• [What to produce]: From the first line of the data below through the line holding "14.06.25 - klo: 10.21", write out each line exactly as it stands.

• [Working data]:
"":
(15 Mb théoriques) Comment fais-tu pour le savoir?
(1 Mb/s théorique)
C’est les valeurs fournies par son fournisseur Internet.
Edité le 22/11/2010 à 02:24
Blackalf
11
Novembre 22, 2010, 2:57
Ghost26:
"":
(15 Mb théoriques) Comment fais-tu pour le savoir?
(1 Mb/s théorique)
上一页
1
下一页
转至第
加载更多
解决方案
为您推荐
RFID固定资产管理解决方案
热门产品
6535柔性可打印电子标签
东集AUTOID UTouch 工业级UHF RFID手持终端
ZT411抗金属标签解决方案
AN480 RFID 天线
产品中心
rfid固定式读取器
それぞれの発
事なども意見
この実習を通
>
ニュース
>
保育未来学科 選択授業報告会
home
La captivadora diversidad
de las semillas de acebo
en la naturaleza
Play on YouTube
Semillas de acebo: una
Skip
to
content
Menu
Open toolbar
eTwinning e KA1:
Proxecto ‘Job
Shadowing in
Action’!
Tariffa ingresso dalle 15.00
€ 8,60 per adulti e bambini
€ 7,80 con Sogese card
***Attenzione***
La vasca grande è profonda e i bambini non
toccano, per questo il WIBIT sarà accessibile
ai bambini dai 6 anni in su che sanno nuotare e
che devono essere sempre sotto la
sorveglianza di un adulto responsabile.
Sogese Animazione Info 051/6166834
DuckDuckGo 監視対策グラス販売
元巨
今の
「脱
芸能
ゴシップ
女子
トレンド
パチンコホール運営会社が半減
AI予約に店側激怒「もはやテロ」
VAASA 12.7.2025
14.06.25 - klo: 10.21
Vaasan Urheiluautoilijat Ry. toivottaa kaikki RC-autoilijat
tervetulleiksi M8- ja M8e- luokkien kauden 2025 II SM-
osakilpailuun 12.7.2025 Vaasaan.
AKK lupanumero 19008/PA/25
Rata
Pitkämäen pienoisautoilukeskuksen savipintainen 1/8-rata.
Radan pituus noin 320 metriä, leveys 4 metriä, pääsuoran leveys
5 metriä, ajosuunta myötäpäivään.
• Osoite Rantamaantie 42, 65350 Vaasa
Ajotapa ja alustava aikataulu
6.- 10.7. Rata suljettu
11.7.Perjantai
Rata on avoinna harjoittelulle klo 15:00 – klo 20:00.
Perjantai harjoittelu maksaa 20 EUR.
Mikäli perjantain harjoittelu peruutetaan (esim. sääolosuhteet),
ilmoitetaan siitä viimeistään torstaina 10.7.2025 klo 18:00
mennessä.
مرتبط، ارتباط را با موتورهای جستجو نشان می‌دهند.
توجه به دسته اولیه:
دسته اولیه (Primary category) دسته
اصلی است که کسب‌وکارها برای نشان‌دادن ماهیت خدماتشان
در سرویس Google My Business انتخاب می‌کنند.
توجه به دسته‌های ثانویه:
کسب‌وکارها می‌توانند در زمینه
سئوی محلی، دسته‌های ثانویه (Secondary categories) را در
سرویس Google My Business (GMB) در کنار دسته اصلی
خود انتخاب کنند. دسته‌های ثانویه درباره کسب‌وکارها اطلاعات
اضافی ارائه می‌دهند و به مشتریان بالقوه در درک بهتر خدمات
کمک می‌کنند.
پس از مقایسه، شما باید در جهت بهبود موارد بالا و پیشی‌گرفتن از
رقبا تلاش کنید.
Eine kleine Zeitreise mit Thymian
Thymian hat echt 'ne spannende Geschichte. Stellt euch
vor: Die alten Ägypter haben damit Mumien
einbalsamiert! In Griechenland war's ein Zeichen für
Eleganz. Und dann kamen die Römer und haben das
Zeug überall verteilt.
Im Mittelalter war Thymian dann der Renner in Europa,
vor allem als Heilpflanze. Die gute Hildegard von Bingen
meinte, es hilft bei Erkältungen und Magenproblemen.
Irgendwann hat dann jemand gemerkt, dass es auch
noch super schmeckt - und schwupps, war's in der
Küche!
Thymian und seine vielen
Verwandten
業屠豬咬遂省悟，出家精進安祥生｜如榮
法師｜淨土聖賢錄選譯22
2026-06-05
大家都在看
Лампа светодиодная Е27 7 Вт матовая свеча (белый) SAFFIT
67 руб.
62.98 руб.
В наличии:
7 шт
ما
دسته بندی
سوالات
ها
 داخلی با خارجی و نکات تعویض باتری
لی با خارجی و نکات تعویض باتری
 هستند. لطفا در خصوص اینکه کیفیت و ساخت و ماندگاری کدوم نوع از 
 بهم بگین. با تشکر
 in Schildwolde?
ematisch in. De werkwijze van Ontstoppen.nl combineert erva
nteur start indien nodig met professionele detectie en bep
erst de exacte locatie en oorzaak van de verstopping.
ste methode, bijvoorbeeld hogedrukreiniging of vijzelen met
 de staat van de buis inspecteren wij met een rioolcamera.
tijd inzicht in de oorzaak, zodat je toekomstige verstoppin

• [Task solution]:
"":
(15 Mb théoriques) Comment fais-tu pour le savoir?
(1 Mb/s théorique)
C’est les valeurs fournies par son fournisseur Internet.
Edité le 22/11/2010 à 02:24
Blackalf
11
Novembre 22, 2010, 2:57
Ghost26:
"":
(15 Mb théoriques) Comment fais-tu pour le savoir?
(1 Mb/s théorique)
上一页
1
下一页
转至第
加载更多
解决方案
为您推荐
RFID固定资产管理解决方案
热门产品
6535柔性可打印电子标签
东集AUTOID UTouch 工业级UHF RFID手持终端
ZT411抗金属标签解决方案
AN480 RFID 天线
产品中心
rfid固定式读取器
それぞれの発
事なども意見
この実習を通
>
ニュース
>
保育未来学科 選択授業報告会
home
La captivadora diversidad
de las semillas de acebo
en la naturaleza
Play on YouTube
Semillas de acebo: una
Skip
to
content
Menu
Open toolbar
eTwinning e KA1:
Proxecto ‘Job
Shadowing in
Action’!
Tariffa ingresso dalle 15.00
€ 8,60 per adulti e bambini
€ 7,80 con Sogese card
***Attenzione***
La vasca grande è profonda e i bambini non
toccano, per questo il WIBIT sarà accessibile
ai bambini dai 6 anni in su che sanno nuotare e
che devono essere sempre sotto la
sorveglianza di un adulto responsabile.
Sogese Animazione Info 051/6166834
DuckDuckGo 監視対策グラス販売
元巨
今の
「脱
芸能
ゴシップ
女子
トレンド
パチンコホール運営会社が半減
AI予約に店側激怒「もはやテロ」
VAASA 12.7.2025
14.06.25 - klo: 10.21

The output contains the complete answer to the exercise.